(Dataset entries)
= = = = = = =

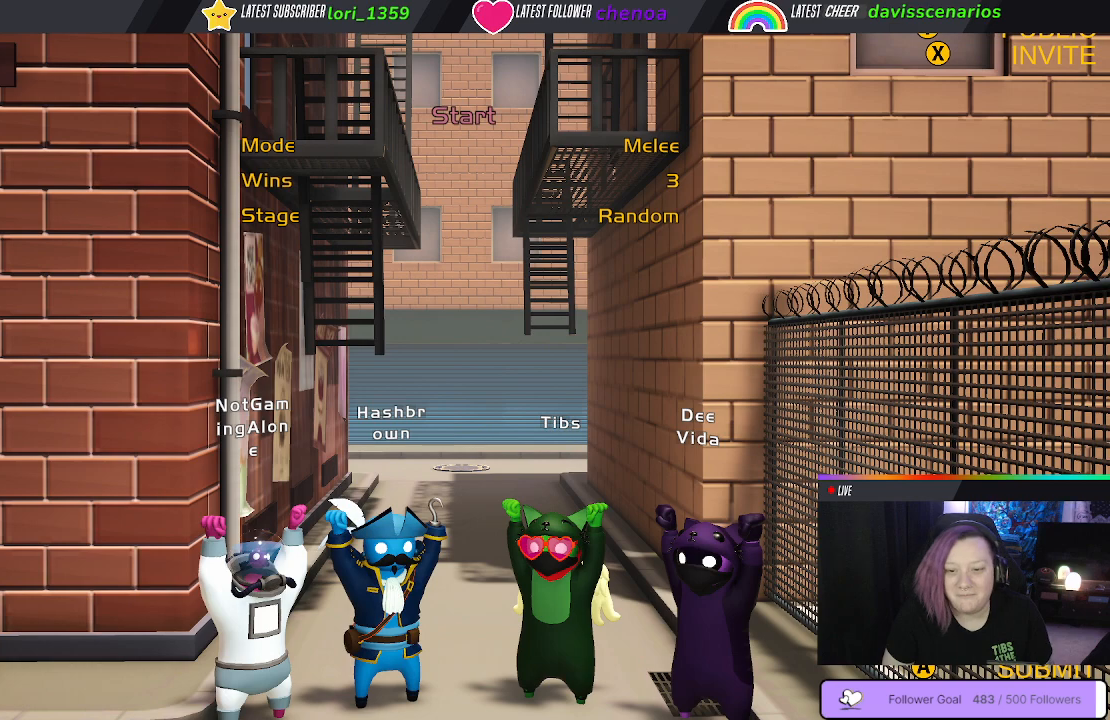
{"buttons": [], "left_stick": "center", "right_stick": "center", "events": []}
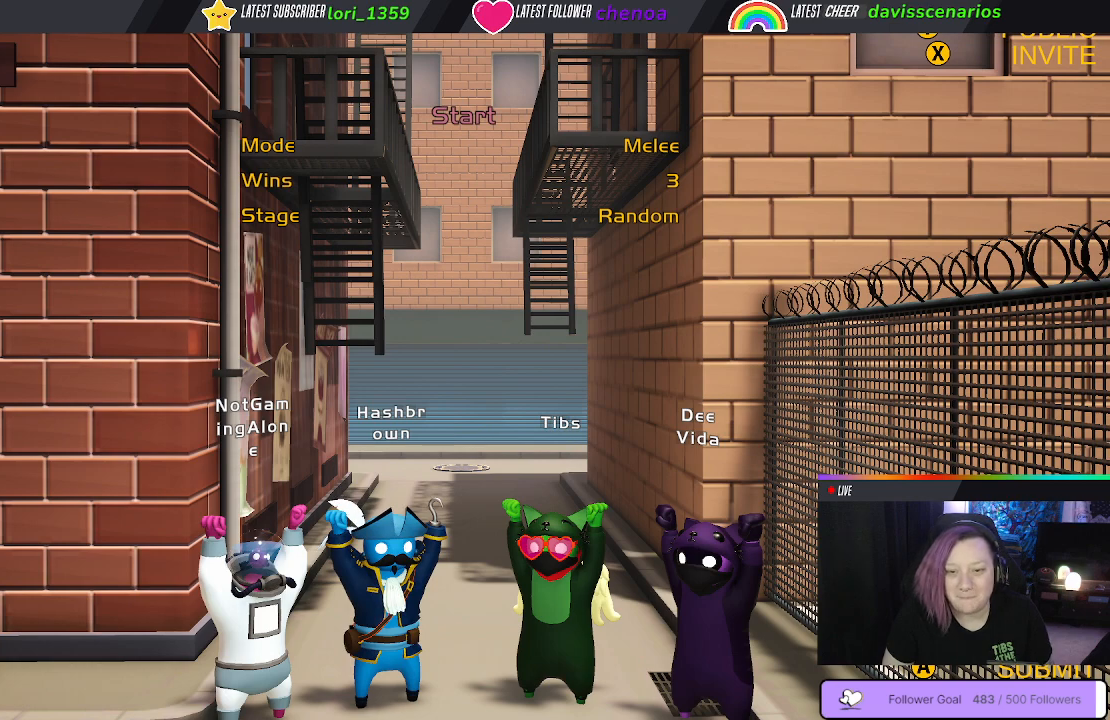
{"buttons": [], "left_stick": "center", "right_stick": "center", "events": []}
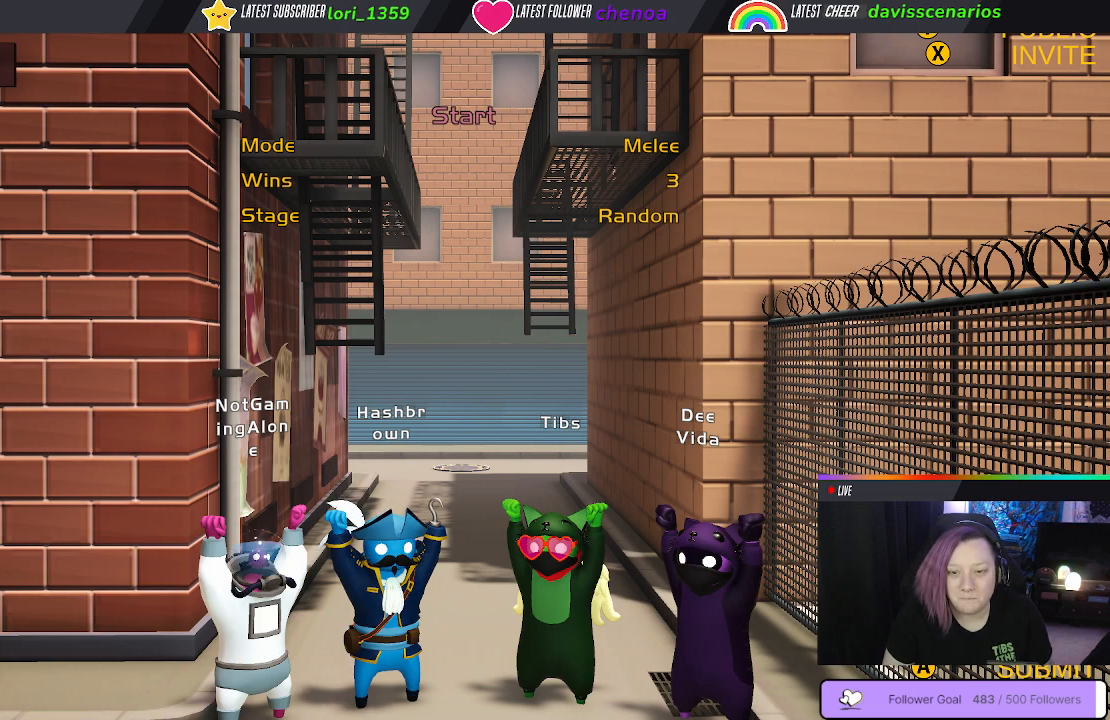
{"buttons": [], "left_stick": "center", "right_stick": "center", "events": []}
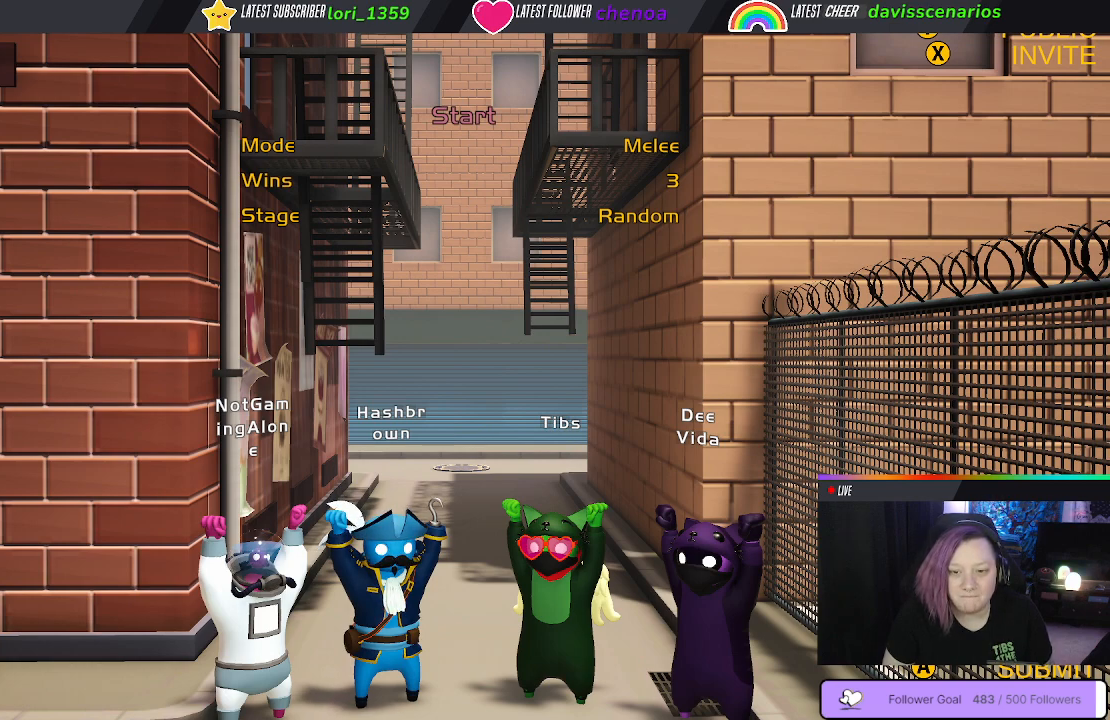
{"buttons": [], "left_stick": "center", "right_stick": "center", "events": []}
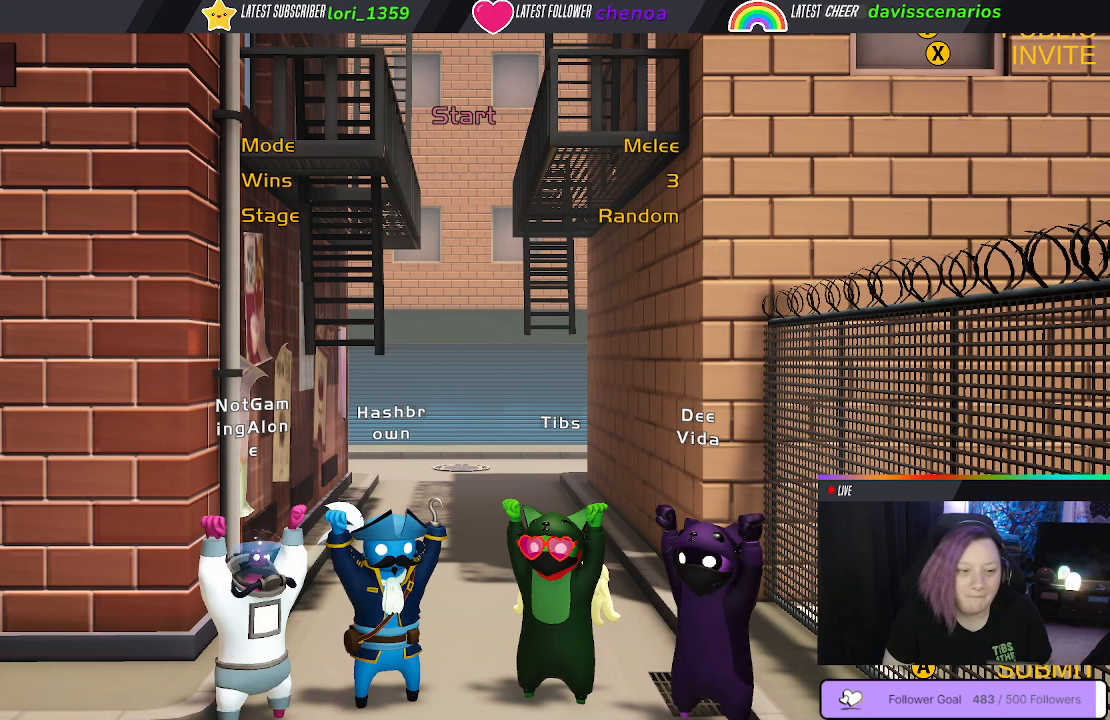
{"buttons": [], "left_stick": "center", "right_stick": "center", "events": []}
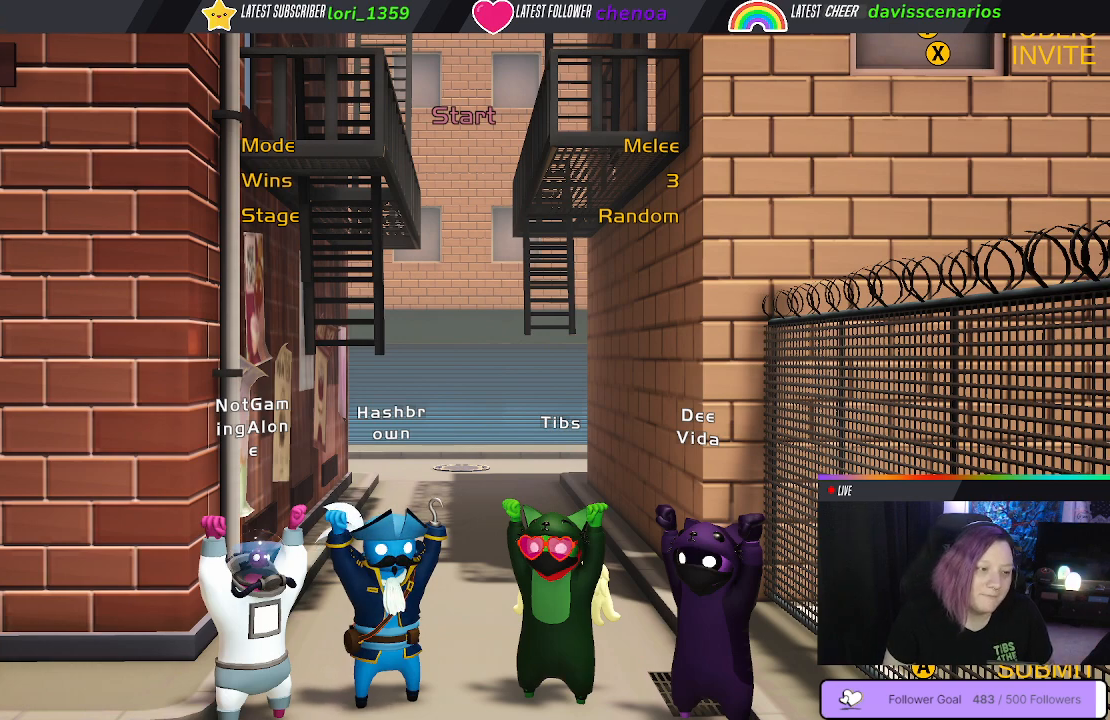
{"buttons": [], "left_stick": "center", "right_stick": "center", "events": []}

= = = = = = =

* **TASK STATEMENT**
Write out each entry exactly as given, but skip the pictures.

* **TASK RESULT**
{"buttons": [], "left_stick": "center", "right_stick": "center", "events": []}
{"buttons": [], "left_stick": "center", "right_stick": "center", "events": []}
{"buttons": [], "left_stick": "center", "right_stick": "center", "events": []}
{"buttons": [], "left_stick": "center", "right_stick": "center", "events": []}
{"buttons": [], "left_stick": "center", "right_stick": "center", "events": []}
{"buttons": [], "left_stick": "center", "right_stick": "center", "events": []}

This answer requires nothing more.